分析scratch3.0与micro:bit的通信

Scratch在七月底举行了一个大会:conference, 大会上, scratch团队向大家介绍了即将推出的Scratch 3.0, 赶在会议开始之前,scratch团队完成了对micro:bit的官方支持,项目页连同使用说明也正式上线:microbit

scratch与micro:bit作为全球最有名的两个少儿编程项目(分别是软件和硬件),能够结合在一起,太振奋人心。之前社区里大家就围绕这块在做许多探索,如:

尝鲜

只要你手边有micro:bit就可以开始体验了.

按照使用说明,将micro:bit接入scratch3.0毫无障碍:

完成连接后就可以开始你的创作了,使用说明页面里给出了几个例子,大家可以从这儿入手

原理

体验完scratch与micro:bit的互动,我们来分析一下官方是如何做到的。

回顾使用说明和体验过程,容易猜到Scratch Link起代理的作用,Scratch Link在内部跑了一个websocket服务,允许网页与其交互,同时在启动时扫描周围的BLE设备

思路和scratch3-adapter几乎完全一致

Scratch Link与scratch3-adapter的不同之处有:

  • Scratch Link目前不支持扩展,似乎也没计划开源,原因可能我猜测是Scratch Link将支持乐高机器人,而乐高机器人是闭源商业项目。scratch3-adapter允许你自行扩展
  • Scratch Link在使用上更为简易
  • scratch3-adapter兼容更多的系统环境以及支持所有的开源硬件

Scratch Link在易用性上做得非常好,这也scratch3-adapter准备向它学习的地方。scratch3-adapter的目标之一是完全兼容Scratch Link的功能

这篇文章就来分析一下官方在这块的巧思。以便于我们可以将其用到其他地方。

分析

推断

从scratch的micro:bit extension来看,Scratch Link仅仅只是一个代理,scratch与micro:bit的交互逻辑都在micro:bit extension中。

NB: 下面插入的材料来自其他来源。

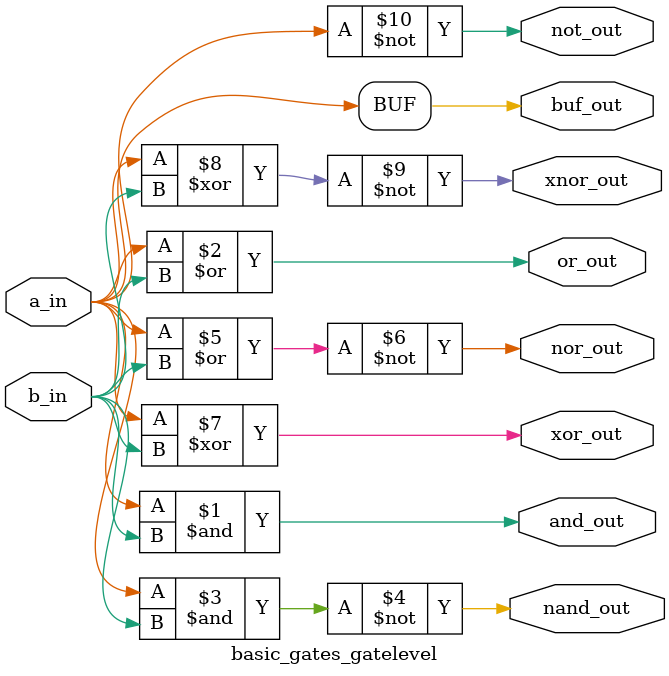
<source format=v>
module basic_gates_gatelevel(input a_in,
                             input b_in,
                             output not_out,
                             output buf_out,
                             output and_out,
                             output or_out,
                             output nand_out,
                             output nor_out,
                             output xor_out,
                             output xnor_out);
  not   g1 (not_out, a_in);        // not  not_instantation(output, input);
  buf   g2 (buf_out, a_in);        // buf  buf_instantation(output, input);
  and   g3 (and_out, a_in, b_in);  // and  and_instantation(output, input1, input2);
  or    g4 (or_out, a_in, b_in);   // or   or_instantation(output, input1, input2);
  nand  g5 (nand_out, a_in, b_in); // nand nand_instantation(output, input1, input2);
  nor   g6 (nor_out, a_in, b_in);  // nor  nor_instantation(output, input1, input2);
  xor   g7 (xor_out, a_in, b_in);  // xor  xor_instantation(output, input1, input2);
  xnor  g8 (xnor_out, a_in, b_in); // xnor xnor_instantation(output, input1, input2);
endmodule

</source>
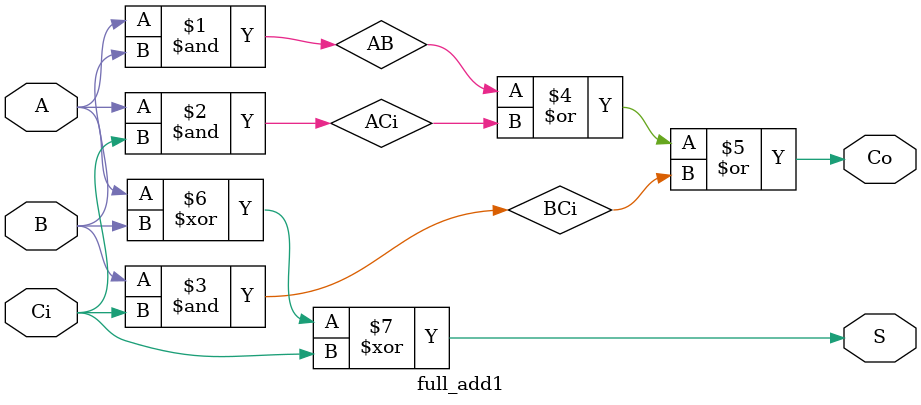
<source format=v>

module full_add1(A,B,Ci,Co,S);
  input A,B,Ci; //A,B,Ci 一位元輸入
  output Co,S;  //S和Ci 進位
  
  and(AB,A,B);
  and(ACi,A,Ci);
  and(BCi,B,Ci);
  or(Co,AB,ACi,BCi);
  xor(S,A,B,Ci);

endmodule
</source>
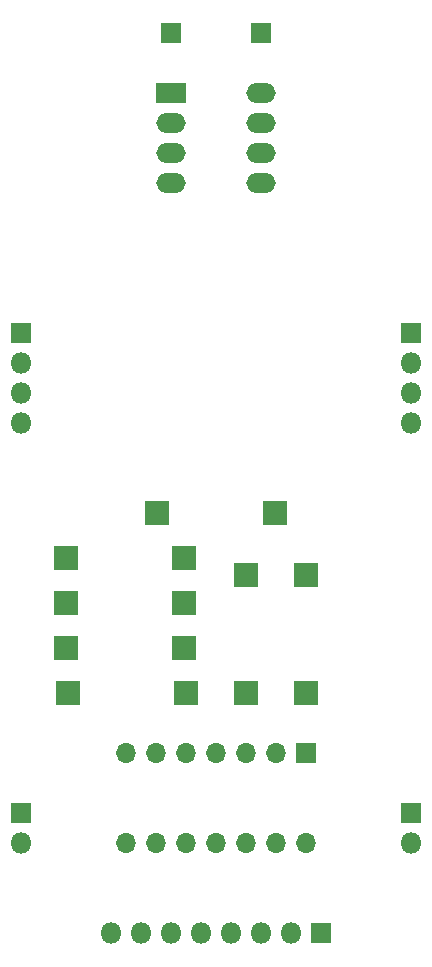
<source format=gbr>
%TF.GenerationSoftware,KiCad,Pcbnew,(5.1.6)-1*%
%TF.CreationDate,2020-07-04T17:27:32+02:00*%
%TF.ProjectId,MP0002 Instrumentation Amplifier,4d503030-3032-4204-996e-737472756d65,1.0*%
%TF.SameCoordinates,Original*%
%TF.FileFunction,Soldermask,Bot*%
%TF.FilePolarity,Negative*%
%FSLAX46Y46*%
G04 Gerber Fmt 4.6, Leading zero omitted, Abs format (unit mm)*
G04 Created by KiCad (PCBNEW (5.1.6)-1) date 2020-07-04 17:27:32*
%MOMM*%
%LPD*%
G01*
G04 APERTURE LIST*
%ADD10R,1.800000X1.800000*%
%ADD11O,1.800000X1.800000*%
%ADD12R,1.700000X1.700000*%
%ADD13O,1.700000X1.700000*%
%ADD14R,2.098980X2.098980*%
%ADD15R,2.500000X1.700000*%
%ADD16O,2.500000X1.700000*%
G04 APERTURE END LIST*
D10*
%TO.C,J8*%
X119380000Y-142240000D03*
D11*
X119380000Y-144780000D03*
%TD*%
D10*
%TO.C,J7*%
X152400000Y-142240000D03*
D11*
X152400000Y-144780000D03*
%TD*%
D10*
%TO.C,J6*%
X139700000Y-76200000D03*
%TD*%
%TO.C,J5*%
X132080000Y-76200000D03*
%TD*%
%TO.C,J4*%
X144780000Y-152400000D03*
D11*
X142240000Y-152400000D03*
X139700000Y-152400000D03*
X137160000Y-152400000D03*
X134620000Y-152400000D03*
X132080000Y-152400000D03*
X129540000Y-152400000D03*
X127000000Y-152400000D03*
%TD*%
D10*
%TO.C,J3*%
X152400000Y-101600000D03*
D11*
X152400000Y-104140000D03*
X152400000Y-106680000D03*
X152400000Y-109220000D03*
%TD*%
D12*
%TO.C,U1*%
X143510000Y-137160000D03*
D13*
X128270000Y-144780000D03*
X140970000Y-137160000D03*
X130810000Y-144780000D03*
X138430000Y-137160000D03*
X133350000Y-144780000D03*
X135890000Y-137160000D03*
X135890000Y-144780000D03*
X133350000Y-137160000D03*
X138430000Y-144780000D03*
X130810000Y-137160000D03*
X140970000Y-144780000D03*
X128270000Y-137160000D03*
X143510000Y-144780000D03*
%TD*%
D14*
%TO.C,R7*%
X123190000Y-120650000D03*
X133192520Y-120650000D03*
%TD*%
%TO.C,R6*%
X133192520Y-124460000D03*
X123190000Y-124460000D03*
%TD*%
%TO.C,R5*%
X138430000Y-122077480D03*
X138430000Y-132080000D03*
%TD*%
%TO.C,R4*%
X140891260Y-116840000D03*
X130888740Y-116840000D03*
%TD*%
%TO.C,R3*%
X143510000Y-122077480D03*
X143510000Y-132080000D03*
%TD*%
%TO.C,R2*%
X133192520Y-128270000D03*
X123190000Y-128270000D03*
%TD*%
%TO.C,R1*%
X133350000Y-132080000D03*
X123347480Y-132080000D03*
%TD*%
D15*
%TO.C,J2*%
X132080000Y-81280000D03*
D16*
X139700000Y-88900000D03*
X132080000Y-83820000D03*
X139700000Y-86360000D03*
X132080000Y-86360000D03*
X139700000Y-83820000D03*
X132080000Y-88900000D03*
X139700000Y-81280000D03*
%TD*%
D10*
%TO.C,J1*%
X119380000Y-101600000D03*
D11*
X119380000Y-104140000D03*
X119380000Y-106680000D03*
X119380000Y-109220000D03*
%TD*%
M02*

</source>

所以我们暂时不必使用wireshark抓包分析,而仅仅通过阅读micro:bit extension,应该就能知道通信的细节,之后我们使用gatttool来验证。

如果你对BLE/GATT相关的概念不熟悉,可以看看我之前的文章:BLE学习笔记

BLEUUID

micro:bit extension源码里我们可以找到micro:bit里跑的服务和属性的uuid,也正是这个证据,让我们猜测Scratch Link只是个透明代理

const BLEUUID = {
    service: 0xf005,
    rxChar: '5261da01-fa7e-42ab-850b-7c80220097cc',
    txChar: '5261da02-fa7e-42ab-850b-7c80220097cc'
};

对比lancaster大学的Bluetooth Developer Studio Level 3 Profile Report,可知scratch自己重写了很多东西,而没有使用现成的UART service,这点我颇为不解。

展开追踪

我们接着来跟踪一下A button pressed?这个积木涉及的通信过程,从一个具体例子里突破。经过这个例子,我们对整个通信流程应该会有一个整体的了解,之后我们再对不同类型的积木逐类探索。

GATT 通信的双方是 C/S 关系, 为了知道micr:bit上A按钮的状态,一般采用两种方式:

  • 其一是利用GATT的通知机制,每当按钮状态变化时,通知给电脑(Scratch Link会把消息代理给scratch)
  • 其二是每当A button pressed?积木被触发时,主动去read相应的属性值。

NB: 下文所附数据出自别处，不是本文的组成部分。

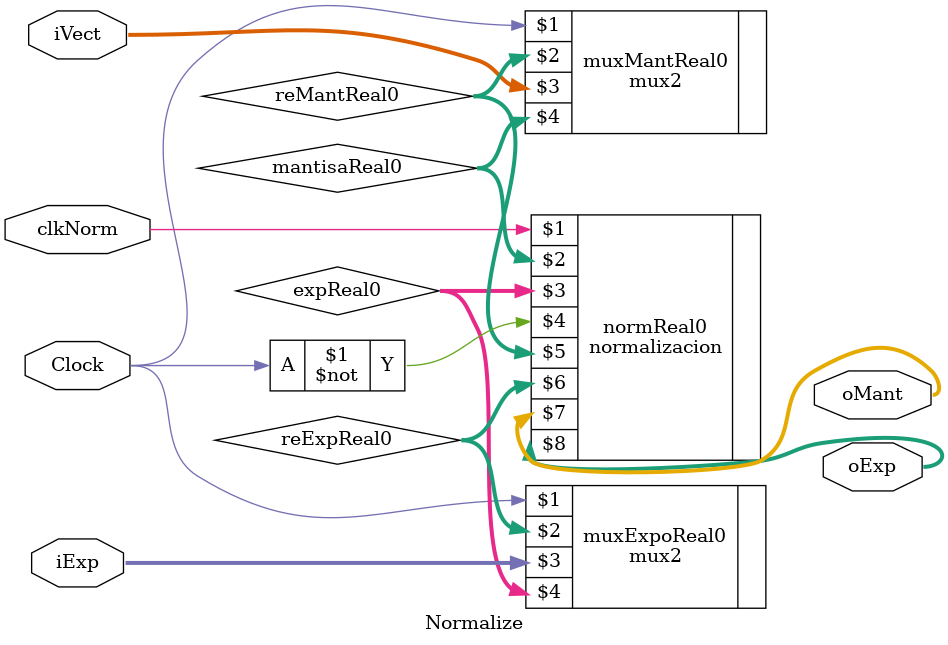
<source format=v>
module Normalize # ( parameter SIZE=10 ) (Clock,clkNorm,iVect,iExp,oMant,oExp);
//% This module is the following step to the normalization phase.
	input Clock,clkNorm;
    input [SIZE-1:0] iVect;
    input [4:0] iExp;
    output [SIZE-1:0] oMant;
    output [4:0] oExp;
	
	wire [SIZE-1:0] reMantReal0, mantisaReal0;
	wire [4:0] reExpReal0, expReal0;
	//Fase de muxes parte Real
	mux2 #(SIZE) muxMantReal0(Clock,reMantReal0,iVect,mantisaReal0);
	mux2 #(5) muxExpoReal0(Clock,reExpReal0,iExp,expReal0);
	
	//fase de normalizacion parte Real
	normalizacion #(SIZE) normReal0 (clkNorm,mantisaReal0,expReal0,~Clock,reMantReal0,reExpReal0,oMant,oExp);
	

endmodule

</source>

scratch-gui/microbit应该是用这两种方式中的一种

micro:bit extension有些特殊,它构建了UART service,之后的的数据都走UART service,逻辑上这更像经典的串口通信。只是实现在GATT上而已。

从源码中可以看到buttonA是否按下取决于 this._device.buttonA

this._device = new MicroBit(this.runtime, Scratch3MicroBitBlocks.EXTENSION_ID);

顺藤摸瓜,可以跟踪到

    /**
     * Process the sensor data from the incoming BLE characteristic.
     * @param {object} base64 - the incoming BLE data.
     * @private
     */
    _processSessionData (base64) {
        // parse data
        const data = Base64Util.base64ToUint8Array(base64);

        this._sensors.tiltX = data[1] | (data[0] << 8);
        if (this._sensors.tiltX > (1 << 15)) this._sensors.tiltX -= (1 << 16);
        this._sensors.tiltY = data[3] | (data[2] << 8);
        if (this._sensors.tiltY > (1 << 15)) this._sensors.tiltY -= (1 << 16);

        this._sensors.buttonA = data[4];
        this._sensors.buttonB = data[5];

        this._sensors.touchPins[0] = data[6];
        this._sensors.touchPins[1] = data[7];
        this._sensors.touchPins[2] = data[8];

        this._sensors.gestureState = data[9];

        // cancel disconnect timeout and start a new one
        window.clearInterval(this._timeoutID);
        this._timeoutID = window.setInterval(this.disconnectSession.bind(this), BLETimeout);
    }

注释里说得很清楚:

     * Process the sensor data from the incoming BLE characteristic.
     * @param {object} base64 - the incoming BLE data.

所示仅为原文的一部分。